In [3]: tensorflow.config.experimental.list_physical_devices('GPU')                                                                                                                                                
2021-01-28 16:06:40.579904: I tensorflow/compiler/jit/xla_cpu_device.cc:41] Not creating XLA devices, tf_xla_enable_xla_devices not set
2021-01-28 16:06:40.588165: I tensorflow/stream_executor/platform/default/dso_loader.cc:49] Successfully opened dynamic library libcuda.so.1
2021-01-28 16:06:40.619240: I tensorflow/stream_executor/cuda/cuda_gpu_executor.cc:941] successful NUMA node read from SysFS had negative value (-1), but there must be at least one NUMA node, so returning NUMA node zero
2021-01-28 16:06:40.619800: I tensorflow/core/common_runtime/gpu/gpu_device.cc:1720] Found device 0 with properties: 
pciBusID: 0000:01:00.0 name: GeForce RTX 2070 computeCapability: 7.5
coreClock: 1.455GHz coreCount: 36 deviceMemorySize: 7.79GiB deviceMemoryBandwidth: 327.88GiB/s
2021-01-28 16:06:40.619823: I tensorflow/stream_executor/platform/default/dso_loader.cc:49] Successfully opened dynamic library libcudart.so.11.0
2021-01-28 16:06:40.627330: I tensorflow/stream_executor/platform/default/dso_loader.cc:49] Successfully opened dynamic library libcublas.so.11
2021-01-28 16:06:40.627382: I tensorflow/stream_executor/platform/default/dso_loader.cc:49] Successfully opened dynamic library libcublasLt.so.11
2021-01-28 16:06:40.631550: I tensorflow/stream_executor/platform/default/dso_loader.cc:49] Successfully opened dynamic library libcufft.so.10
2021-01-28 16:06:40.633606: I tensorflow/stream_executor/platform/default/dso_loader.cc:49] Successfully opened dynamic library libcurand.so.10
2021-01-28 16:06:40.642000: I tensorflow/stream_executor/platform/default/dso_loader.cc:49] Successfully opened dynamic library libcusolver.so.10
2021-01-28 16:06:40.644472: I tensorflow/stream_executor/platform/default/dso_loader.cc:49] Successfully opened dynamic library libcusparse.so.11
2021-01-28 16:06:40.645649: I tensorflow/stream_executor/platform/default/dso_loader.cc:49] Successfully opened dynamic library libcudnn.so.8
2021-01-28 16:06:40.645749: I tensorflow/stream_executor/cuda/cuda_gpu_executor.cc:941] successful NUMA node read from SysFS had negative value (-1), but there must be at least one NUMA node, so returning NUMA node zero
2021-01-28 16:06:40.646153: I tensorflow/stream_executor/cuda/cuda_gpu_executor.cc:941] successful NUMA node read from SysFS had negative value (-1), but there must be at least one NUMA node, so returning NUMA node zero
2021-01-28 16:06:40.646490: I tensorflow/core/common_runtime/gpu/gpu_device.cc:1862] Adding visible gpu devices: 0
Out[3]: [PhysicalDevice(name='/physical_device:GPU:0', device_type='GPU')]

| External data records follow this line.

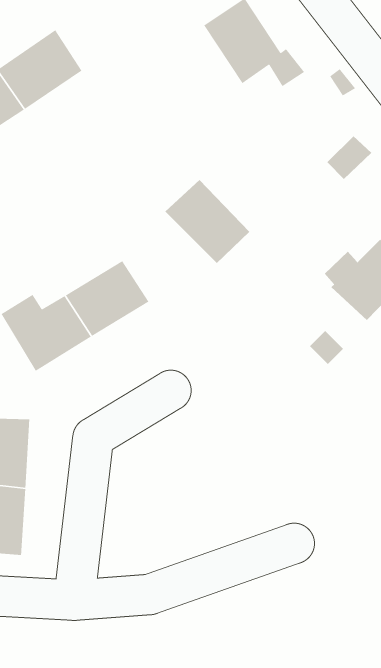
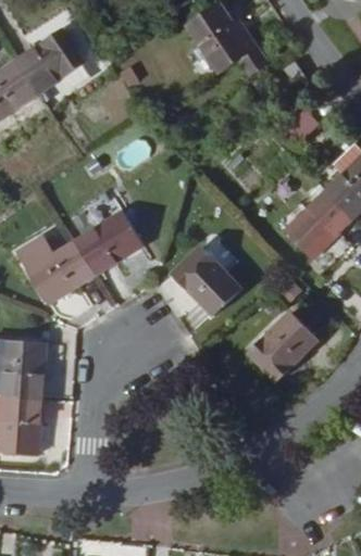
building: [164,179,250,264] -> [169,247,238,315]
building: none -> [246,307,318,378]

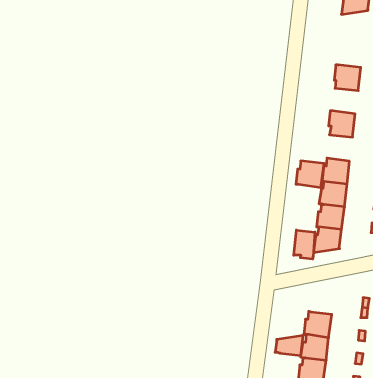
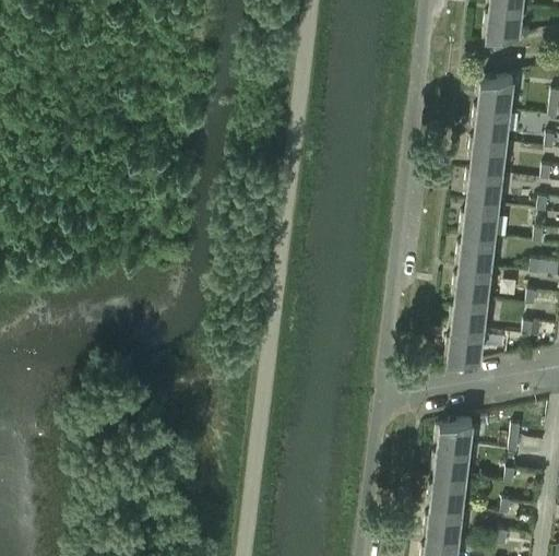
building: none -> [478,75,515,109]
building: none -> [471,137,508,173]
building: [296,161,324,187] -> [462,201,500,237]
building: [294,230,315,259] -> none
building: [275,335,303,355] -> [437,418,475,446]

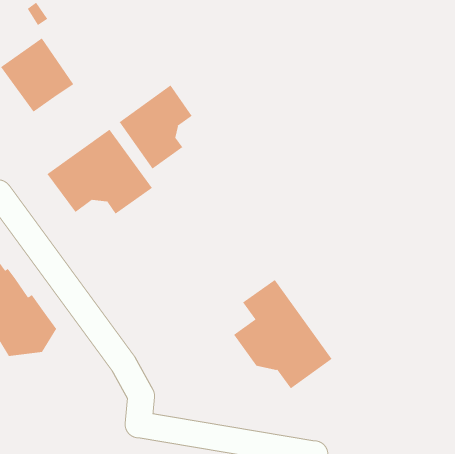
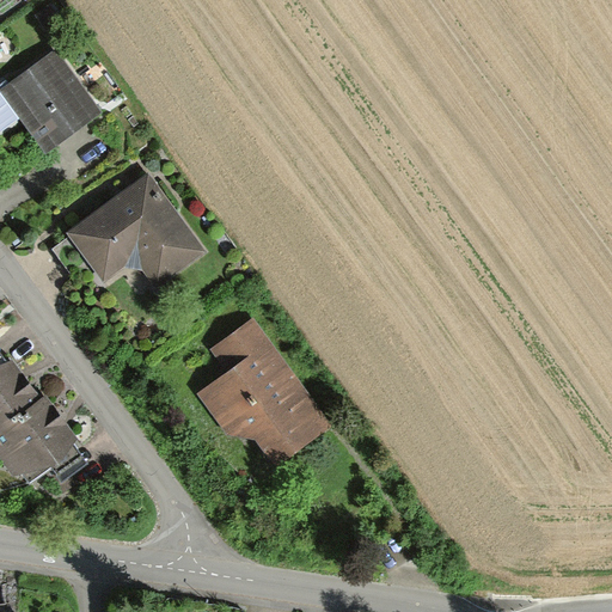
building: [119,85,192,170] -> none
building: [233,279,332,389] -> [196,319,329,466]

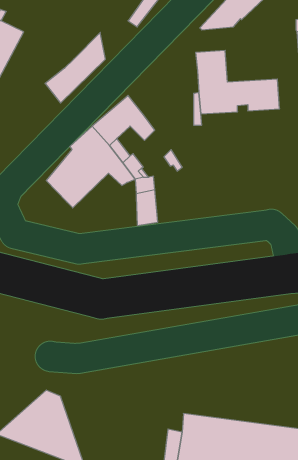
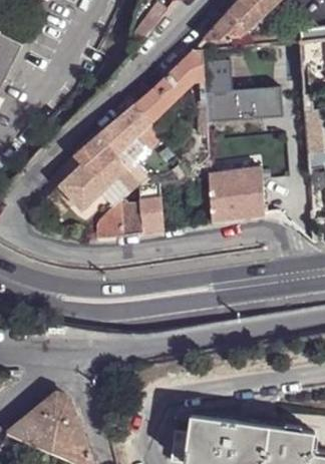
building: [45,32,105,103] -> [133,54,193,123]
building: none -> [209,168,264,221]
building: none -> [96,198,142,236]

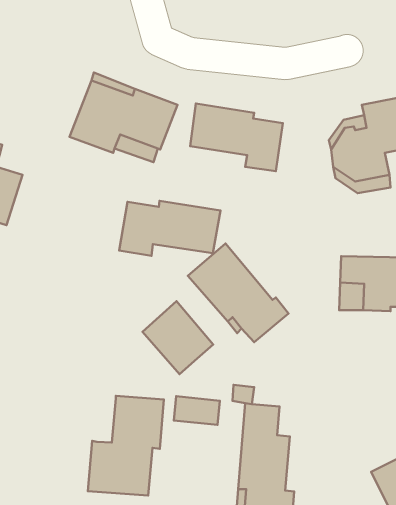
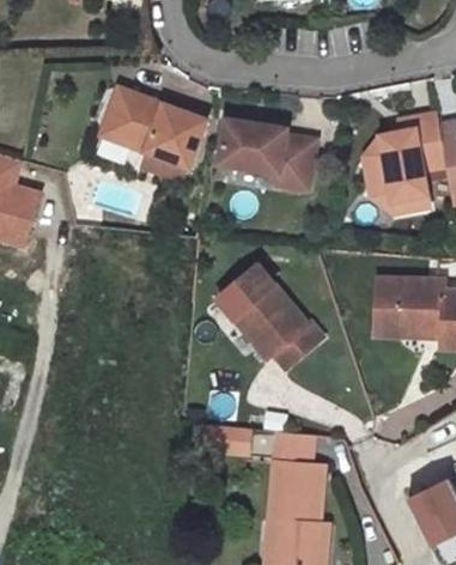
building: [119,201,220,256] -> none
building: [143,301,213,374] -> none
building: [88,396,164,496] -> none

Adding the lines indicated by @king398 solved my issue.

try adding this just after importing everthing. physical_devices = tf.config.list_physical_devices(‘GPU’) tf.config.experimental.set_memory_growth(physical_devices[0], True)

same issue with nvidia/cuda:11.0-cudnn8-devel-ubuntu18.04 and RTX 3080

using cuda 11.1 cause :

Could not load dynamic library 'libcusolver.so.10'; dlerror: libcusolver.so.10: cannot open shared object file: No such file or directory

tried with rc0 -> rc4

Edit : Fixed

docker image : nvidia/cuda:11.1-cudnn8-devel-ubuntu18.04 tf version : tf-nightly-gpu

Need to change LD_LIBRARY_PATH in order to make simlink

ENV LD_LIBRARY_PATH=/usr/local/cuda-11.1/targets/x86_64-linux/lib

Make simlink so libcusolver.so.10 is defined

RUN ln -s /usr/local/cuda-11.1/targets/x86_64-linux/lib/libcusolver.so.11 /usr/local/cuda-11.1/targets/x86_64-linux/lib/libcusolver.so.10

if you have cublas error you can try this :

config = tf.compat.v1.ConfigProto()
config.gpu_options.allow_growth = True
session = tf.compat.v1.Session(config=config)

TF 2.4 is built & tested against CUDA 11.0, not 11.1.

I’ve found a temporary solution by using software provided by lambda stack. It works on ubuntu 20.04 for all RTX 30 series GPUs.